# A binary search solution to 3Sum

I tried a binary solution to 3Sum problem in LeetCode:

Given an array nums of $$\n\$$ integers, are there elements $$\a\$$, $$\b\$$, $$\c\$$ in nums such that $$\a + b + c = 0\$$? Find all unique triplets in the array which gives the sum of zero.

Note:

The solution set must not contain duplicate triplets.

Example:

Given array nums = [-1, 0, 1, 2, -1, -4],

A solution set is:
[
[-1, 0, 1],
[-1, -1, 2]
]


Ｍy plan: divide and conquer threeSum to

1. an iteration
2. and a two_Sum problem.
3. break two_Sum problem to
1. a loop
2. binary search

The complexity is: $$\O(n^2\log{n})\$$.

 class Solution:
"""
Solve the problem by three module funtion
threeSum
two_sum
bi_search
"""
def __init__(self):
self.triplets: List[List[int]] = []

def threeSum(self, nums, target=0) -> List[List[int]]:
"""
:type nums: List[int]
:type target: int
"""
nums.sort() #sort for skip duplicate and binary search

if len(nums) < 3:
return []

i = 0
while i < len(nums) - 2:
complement = target - nums[i]

self.two_sum(nums[i+1:], complement)
i += 1 #increment the index
while i < len(nums) -2 and nums[i] == nums[i-1]: #skip the duplicates, pass unique complement to next level.
i += 1

return self.triplets

def two_sum(self, nums, target):
"""
:type nums: List[int]
:tppe target: int
:rtype: List[List[int]]
"""
# nums = sorted(nums) #temporarily for testing.
if len(nums) < 2:
return []

i = 0
while i < len(nums) -1:
complement = target - nums[i]

if self.bi_search(nums[i+1:], complement) != None:

# 0 - target = threeSum's fixer
self.triplets.append([0-target, nums[i], complement])
i += 1

while i < len(nums) and nums[i] == nums[i-1]:
i += 1

def bi_search(self, L, find) -> int:
"""
:type L: List[int]
:type find: int
"""
if len(L) < 1: #terninating case
return None
else:
mid = len(L) // 2
if find == L[mid]:
return find

if find > L[mid]:
upper_half = L[mid+1:]
return self.bi_search(upper_half, find)
if find < L[mid]:
lower_half = L[:mid] #mid not mid-1
return self.bi_search(lower_half, find)


I ran it but get the report

Status: Time Limit Exceeded

Could you please give any hints to refactor?
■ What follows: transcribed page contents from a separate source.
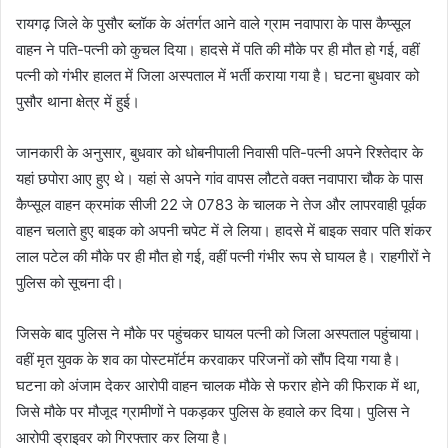
रायगढ़ जिले के पुसौर ब्लॉक के अंतर्गत आने वाले ग्राम नवापारा के पास कैप्सूल
वाहन ने पति-पत्नी को कुचल दिया। हादसे में पति की मौके पर ही मौत हो गई, वहीं
पत्नी को गंभीर हालत में जिला अस्पताल में भर्ती कराया गया है। घटना बुधवार को
पुसौर थाना क्षेत्र में हुई।
जानकारी के अनुसार, बुधवार को धोबनीपाली निवासी पति-पत्नी अपने रिश्तेदार के
यहां छपोरा आए हुए थे। यहां से अपने गांव वापस लौटते वक्त नवापारा चौक के पास
कैप्सूल वाहन क्रमांक सीजी 22 जे 0783 के चालक ने तेज और लापरवाही पूर्वक
वाहन चलाते हुए बाइक को अपनी चपेट में ले लिया। हादसे में बाइक सवार पति शंकर
लाल पटेल की मौके पर ही मौत हो गई, वहीं पत्नी गंभीर रूप से घायल है। राहगीरों ने
पुलिस को सूचना दी।
जिसके बाद पुलिस ने मौके पर पहुंचकर घायल पत्नी को जिला अस्पताल पहुंचाया।
वहीं मृत युवक के शव का पोस्टमॉर्टम करवाकर परिजनों को सौंप दिया गया है।
घटना को अंजाम देकर आरोपी वाहन चालक मौके से फरार होने की फिराक में था,
जिसे मौके पर मौजूद ग्रामीणों ने पकड़कर पुलिस के हवाले कर दिया। पुलिस ने
आरोपी ड्राइवर को गिरफ्तार कर लिया है।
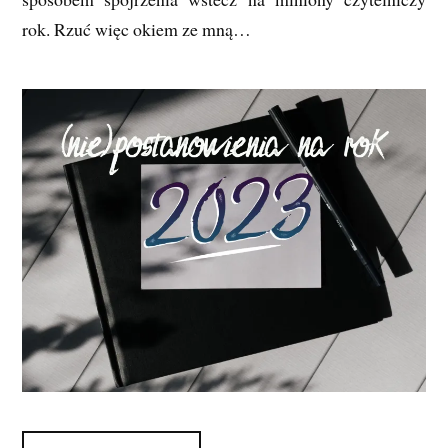
rok. Rzuć więc okiem ze mną…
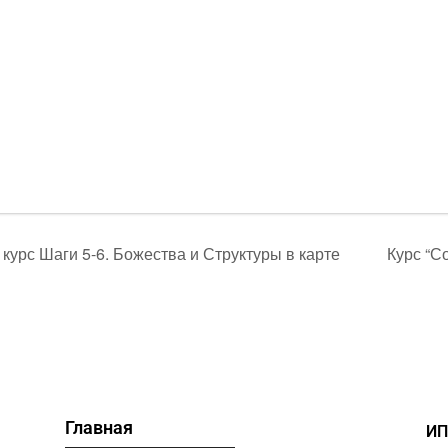
урс Шаги 5-6. Божества и Структуры в карте
Курс “С
Главная
ИП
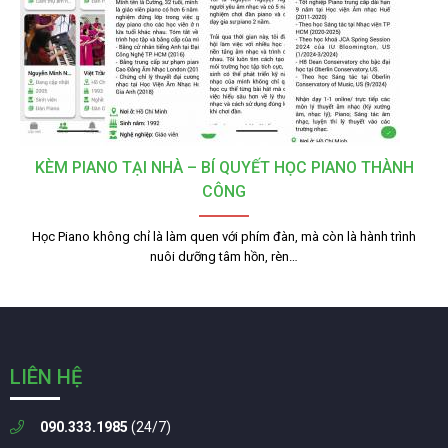
KÈM PIANO TẠI NHÀ – BÍ QUYẾT HỌC PIANO THÀNH
CÔNG
Học Piano không chỉ là làm quen với phím đàn, mà còn là hành trình
nuôi dưỡng tâm hồn, rèn…
LIÊN HỆ
090.333.1985
(24/7)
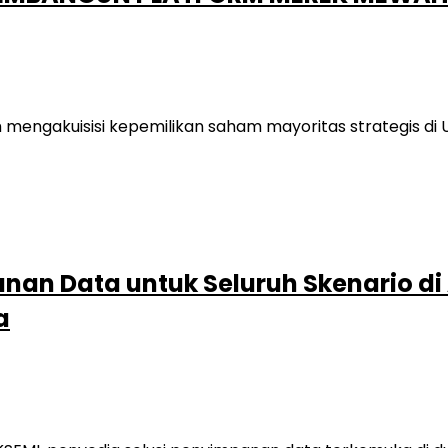
mengakuisisi kepemilikan saham mayoritas strategis di U
nan Data untuk Seluruh Skenario di
a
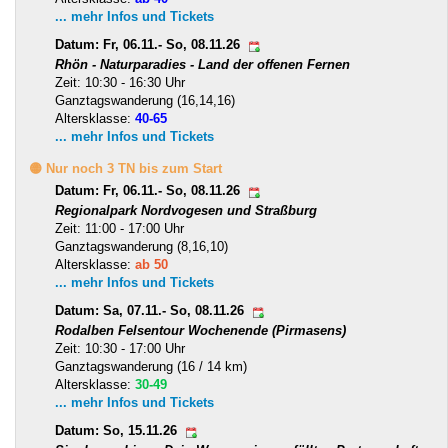
... mehr Infos und Tickets
Datum: Fr, 06.11.- So, 08.11.26
Rhön - Naturparadies - Land der offenen Fernen
Zeit: 10:30 - 16:30 Uhr
Ganztagswanderung (16,14,16)
Altersklasse:
40-65
... mehr Infos und Tickets
🟡 Nur noch 3 TN bis zum Start
Datum: Fr, 06.11.- So, 08.11.26
Regionalpark Nordvogesen und Straßburg
Zeit: 11:00 - 17:00 Uhr
Ganztagswanderung (8,16,10)
Altersklasse:
ab 50
... mehr Infos und Tickets
Datum: Sa, 07.11.- So, 08.11.26
Rodalben Felsentour Wochenende (Pirmasens)
Zeit: 10:30 - 17:00 Uhr
Ganztagswanderung (16 / 14 km)
Altersklasse:
30-49
... mehr Infos und Tickets
Datum: So, 15.11.26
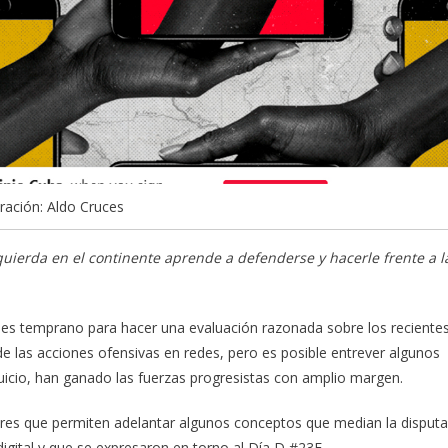
tración: Aldo Cruces
quierda en el continente aprende a defenderse y hacerle frente a l
 es temprano para hacer una evaluación razonada sobre los reciente
e las acciones ofensivas en redes, pero es posible entrever algunos
 juicio, han ganado las fuerzas progresistas con amplio margen.
res que permiten adelantar algunos conceptos que median la disputa
digital y que se expresaron en torno al Día D #23F.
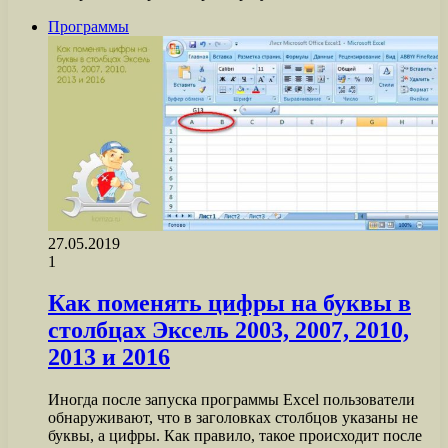
Программы
27.05.2019
1
Как поменять цифры на буквы в
столбцах Эксель 2003, 2007, 2010,
2013 и 2016
Иногда после запуска программы Excel пользователи
обнаруживают, что в заголовках столбцов указаны не
буквы, а цифры. Как правило, такое происходит после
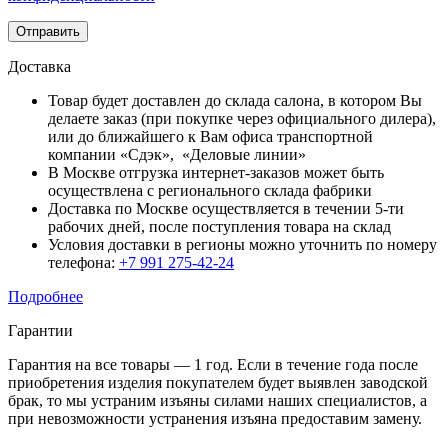
Отправить
Доставка
Товар будет доставлен до склада салона, в котором Вы
делаете заказ (при покупке через официального дилера),
или до ближайшего к Вам офиса транспортной
компании «Сдэк», «Деловые линии»
В Москве отгрузка интернет-заказов может быть
осуществлена с регионального склада фабрики
Доставка по Москве осуществляется в течении 5-ти
рабочих дней, после поступления товара на склад
Условия доставки в регионы можно уточнить по номеру
телефона:
+7 991 275-42-24
Подробнее
Гарантии
Гарантия на все товары — 1 год. Если в течение года после
приобретения изделия покупателем будет выявлен заводской
брак, то мы устраним изъяны силами наших специалистов, а
при невозможности устранения изъяна предоставим замену.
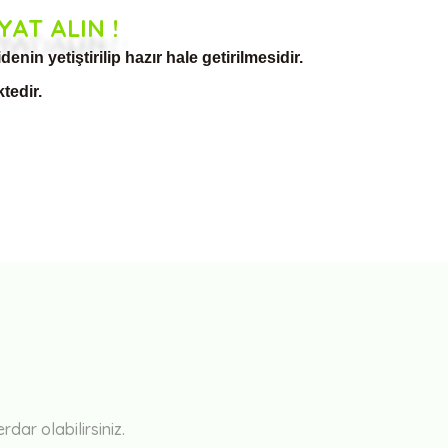
YAT ALIN !
denin yetiştirilip hazır hale getirilmesidir.
tedir.
Bu ürüne ilk yorumu siz yapın!
Yorum Yaz
ar olabilirsiniz.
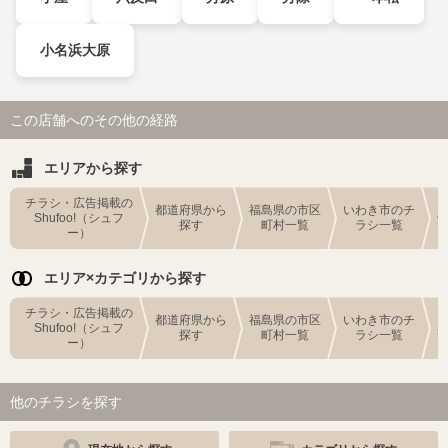
小名浜大原
この店舗へのその他の経路
エリアから探す
チラシ・広告掲載の
都道府県から
福島県の市区
いわき市のチ
Shufoo!（シュフ
探す
町村一覧
ラシ一覧
ー）
エリア×カテゴリから探す
チラシ・広告掲載の
都道府県から
福島県の市区
いわき市のチ
Shufoo!（シュフ
探す
町村一覧
ラシ一覧
ー）
他のチラシを探す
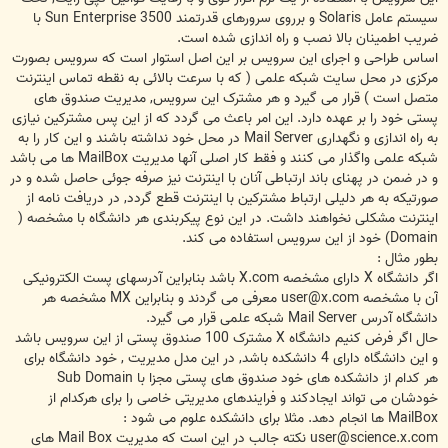
سيستم عامل Solaris و برروی سرورهای قدرتمند 3500 Sun Enterprise با
ضريب اطمينان بالا نصب و راه اندازی شده است.
اساس طراحی و اجرای اين سرويس بر اين اصل استوار است که سرويس بصورت
مرکزی در محل سايت شبکه علمی ( که با سرعت بالائی به نقطه تماس اينترنت
متصل است ) قرار می گيرد و هر مشترک اين سرويس, مديريت صندوق های
پستی خود را بر عهده دارد. اين امر باعث می گردد که از اين پس مشترکين نيازی
به راه اندازی و نگهداری Mail Server در محل خود نداشته باشند و اين کار را به
شبکه علمی واگذار می کنند و فقط کار اصلی آنها مديريت MailBox ها می باشد
و در ضمن در پهنای باند ارتباطی آنان با اينترنت نيز صرفه جوئی حاصل شده و در
صورتيکه به هر دليلی ارتباط مشترکين با اينترنت قطع گردد, در دريافت نامه از
اينترنت مشکلی نخواهند داشت. در اين نوع پيکربندی هر دانشگاه با مشخصه (
Domain) خود از اين سرويس استفاده می کند.
بطور مثال :
اگر دانشگاه X دارای مشخصه X.com باشد بنابراين آدرسهای پست الکترونيکی
آن با مشخصه
user@x.com
معرفی می گردند و بنابراين MX مشخصه هر
دانشگاه آدرس Mail Server شبکه علمی قرار می گيرد.
حال اگر فرض کنيم دانشگاه X مشترک 100 صندوق پستی از اين سرويس باشد
و اين دانشگاه دارای 4 دانشکده باشد, در اين مدل مديريت , خود دانشگاه برای
هر کدام از دانشکده های خود صندوق های پستی مجزا با Sub Domain
خودشان می تواند ايجادکند و فرايندهای مديريتی خاصی را برای هرکدام از
MailBox ها انجام دهد. مثلا برای دانشکده علوم می شود :
user@science.x.com
نکته جالب در اين است که مديريت Mail Box های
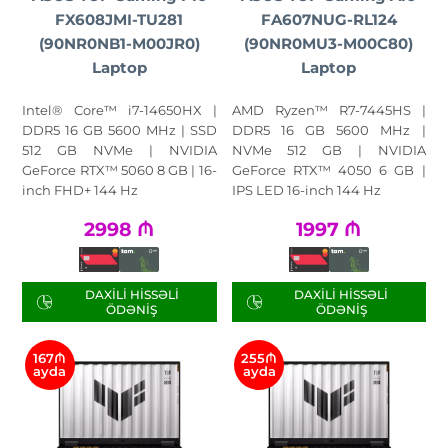
FX608JMI-TU281
FA607NUG-RL124
(90NR0NB1-M00JR0)
(90NR0MU3-M00C80)
Laptop
Laptop
Intel® Core™ i7-14650HX |
AMD Ryzen™ R7-7445HS |
DDR5 16 GB 5600 MHz | SSD
DDR5 16 GB 5600 MHz |
512 GB NVMe | NVIDIA
NVMe 512 GB | NVIDIA
GeForce RTX™ 5060 8 GB | 16-
GeForce RTX™ 4050 6 GB |
inch FHD+ 144 Hz
IPS LED 16-inch 144 Hz
2998
₼
1997
₼
DAXILI HISSƏLI
DAXILI HISSƏLI
ÖDƏNIŞ
ÖDƏNIŞ
167₼
255₼
ayda
ayda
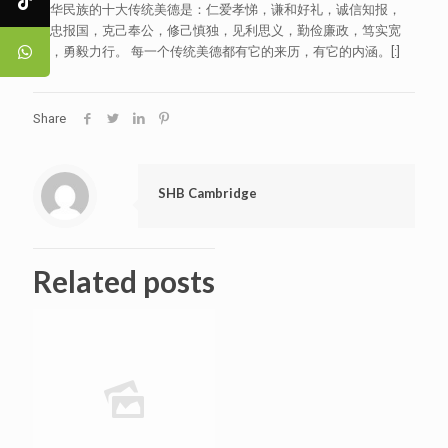
中华民族的十大传统美德是：仁爱孝悌，谦和好礼，诚信知报，
精忠报国，克己奉公，修己慎独，见利思义，勤俭廉政，笃实宽
厚，勇毅力行。 每一个传统美德都有它的来历，有它的内涵。[:]
Share
SHB Cambridge
Related posts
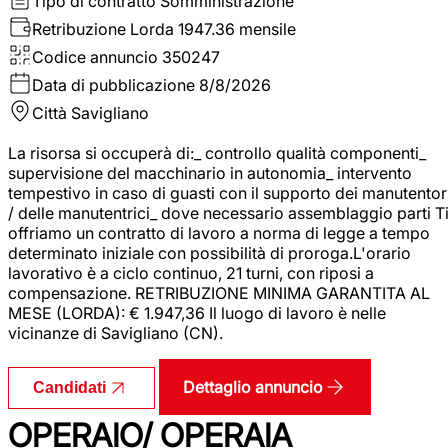
Tipo di contratto
Somministrazione
Retribuzione Lorda
1947.36 mensile
Codice annuncio
350247
Data di pubblicazione
8/8/2026
Città
Savigliano
La risorsa si occuperà di:_ controllo qualità componenti_
supervisione del macchinario in autonomia_ intervento
tempestivo in caso di guasti con il supporto dei manutentor
/ delle manutentrici_ dove necessario assemblaggio parti T
offriamo un contratto di lavoro a norma di legge a tempo
determinato iniziale con possibilità di proroga.L'orario
lavorativo è a ciclo continuo, 21 turni, con riposi a
compensazione. RETRIBUZIONE MINIMA GARANTITA AL
MESE (LORDA): € 1.947,36 Il luogo di lavoro è nelle
vicinanze di Savigliano (CN).
Dettaglio annuncio
Candidati
OPERAIO/ OPERAIA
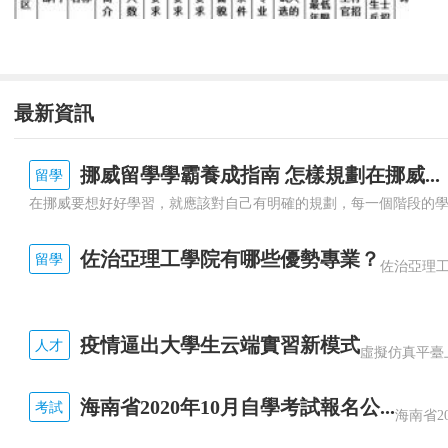
最新資訊
挪威留學學霸養成指南 怎樣規劃在挪威...
留學
佐治亞理工學院有哪些優勢專業？
留學
疫情逼出大學生云端實習新模式
人才
海南省2020年10月自學考試報名公...
考試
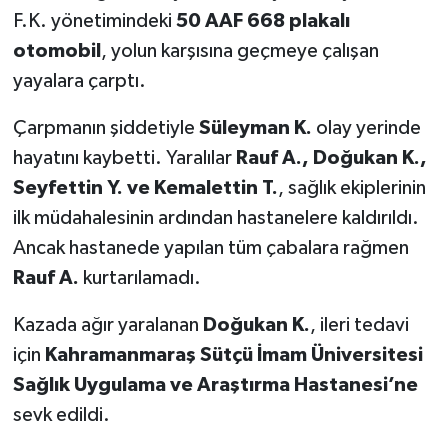
F.K. yönetimindeki
50 AAF 668 plakalı
SEÇİM 2011
otomobil
, yolun karşısına geçmeye çalışan
yayalara çarptı.
ÜÇÜNCÜ SAYFA
Çarpmanın şiddetiyle
Süleyman K.
olay yerinde
BİLİMNET
hayatını kaybetti. Yaralılar
Rauf A., Doğukan K.,
Seyfettin Y. ve Kemalettin T.
, sağlık ekiplerinin
Yemek
ilk müdahalesinin ardından hastanelere kaldırıldı.
Ancak hastanede yapılan tüm çabalara rağmen
SİVİL TOPLUM
Rauf A.
kurtarılamadı.
SEÇİM 2014
Kazada ağır yaralanan
Doğukan K.
, ileri tedavi
KİM KİMDİR
için
Kahramanmaraş Sütçü İmam Üniversitesi
Sağlık Uygulama ve Araştırma Hastanesi’ne
ÇEK GÖNDER
sevk edildi.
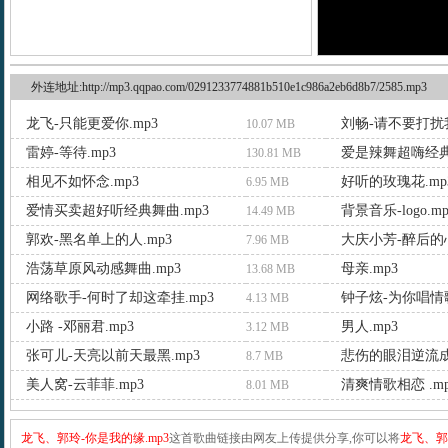
外连地址:http://mp3.qqpao.com/0291233774881b510e1c986a2eb6d8b7/2585.mp3
龙飞-只能更爱你.mp3
刘畅-请不要打扰我
10.07 MB
雷婷-等待.mp3
爱是辣舞超嗨经典
130.81 MB
相见不如怀念.mp3
好听的玫瑰花.mp
6.95 MB
爱情买卖超好听经典舞曲.mp3
背景音乐-logo.mp
14.49 MB
郭欢-黑名单上的人.mp3
大庆小芳-醉后的心
7.96 MB
浩荡草原风动感舞曲.mp3
母亲.mp3
13.68 MB
网络歌手-何时了却这牵挂.mp3
钟子炫-为你唱情歌
4.13 MB
小路 -邓丽君.mp3
男人.mp3
3.12 MB
张可儿-天亮以前天最黑.mp3
悲伤的眼泪逆流成
8.7 MB
美人窝-云菲菲.mp3
清爽情歌相恋 .mp
8.01 MB
龙飞、郭玲-你是我的缘.mp3
这首歌曲链接由网友上传提供分享,你可以将
龙飞、郭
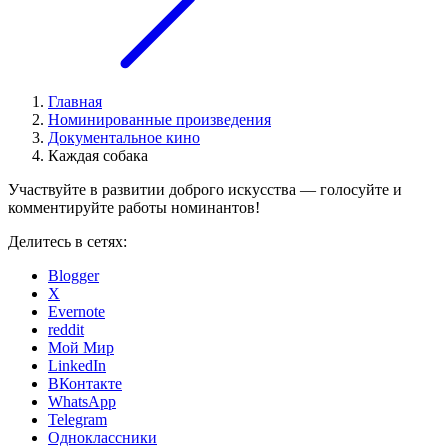
Главная
Номинированные произведения
Документальное кино
Каждая собака
Участвуйте в развитии доброго искусства — голосуйте и
комментируйте работы номинантов!
Делитесь в сетях:
Blogger
X
Evernote
reddit
Мой Мир
LinkedIn
ВКонтакте
WhatsApp
Telegram
Одноклассники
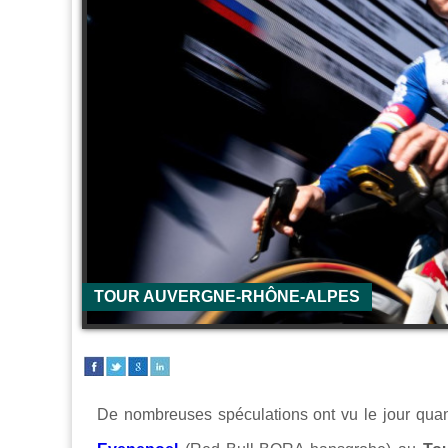
TOUR AUVERGNE-RHÔNE-ALPES
De nombreuses spéculations ont vu le jour quan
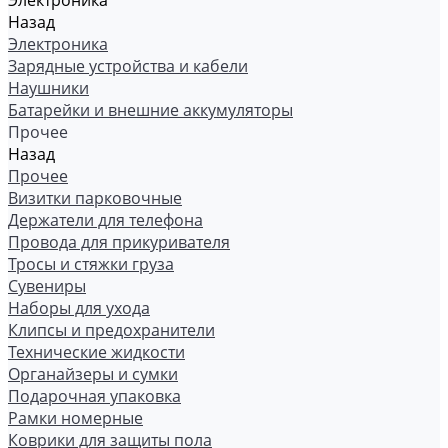
Электроника
Назад
Электроника
Зарядные устройства и кабели
Наушники
Батарейки и внешние аккумуляторы
Прочее
Назад
Прочее
Визитки парковочные
Держатели для телефона
Провода для прикуривателя
Тросы и стяжки груза
Сувениры
Наборы для ухода
Клипсы и предохранители
Технические жидкости
Органайзеры и сумки
Подарочная упаковка
Рамки номерные
Коврики для защиты пола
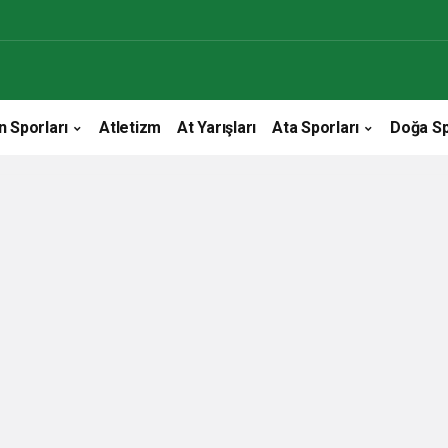
n Sporları
Atletizm
At Yarışları
Ata Sporları
Doğa Sp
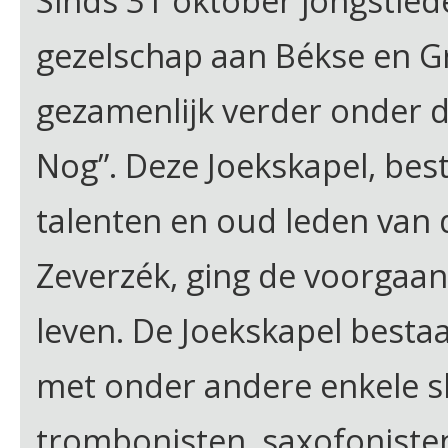
Sinds 31 oktober jongstled
gezelschap aan Békse en 
gezamenlijk verder onder 
Nog”. Deze Joekskapel, be
talenten en oud leden van 
Zeverzék, ging de voorgaa
leven. De Joekskapel besta
met onder andere enkele s
trombonisten, saxofonisten,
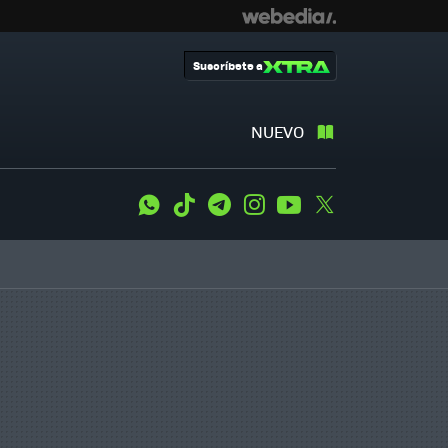
Suscríbete a
NUEVO
WhatsApp
Tiktok
Telegram
Instagram
Youtube
Twitter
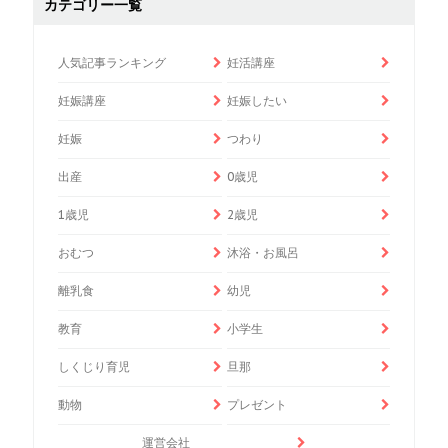
カテゴリー一覧
人気記事ランキング
妊活講座
妊娠講座
妊娠したい
妊娠
つわり
出産
0歳児
1歳児
2歳児
おむつ
沐浴・お風呂
離乳食
幼児
教育
小学生
しくじり育児
旦那
動物
プレゼント
運営会社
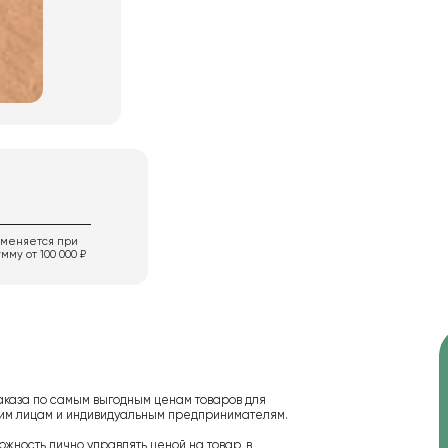
именяется при
мму от 100 000 ₽
аказа по самым выгодным ценам товаров для
ским лицам и индивидуальным предпринимателям.
ожность лично управлять ценой на товар, в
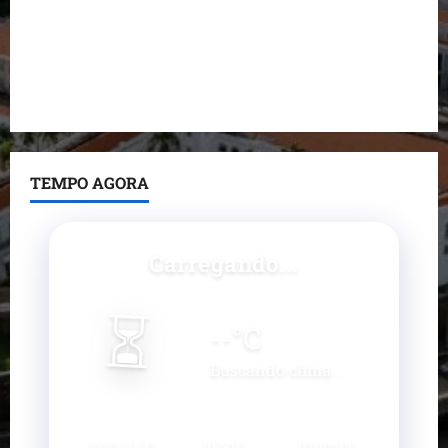
pavimentadas em um único dia e amplia obras em
Paço do Lumiar
Maedja Campos confirma registro de candidatura e
reforça compromisso com o Maranhão
TEMPO AGORA
Carregando...
⏳
--
°C
Buscando clima...
SENSAÇÃO
VENTO
UMIDADE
Is binary search is an appropriate strategy?

• Binary search is good at O(log n), but hash search is better at O(1). Commented Mar 23, 2019 at 0:40

Your bi_search() method is recursive. It doesn’t have to be. Python does not do tail-call-optimization: it won’t automatically turn the recursion into a loop. Instead of if len(L) < 1:, use a while len(L) > 0: loop, and assign to (eg, L = L[:mid]) instead of doing a recursive call.
Better: don’t modify L at all, which involves copying a list of many numbers multiple times, a time consuming operation. Instead, maintain a lo and hi index, and just update the indexes as you search.
Even better: use a built in binary search from import bisect.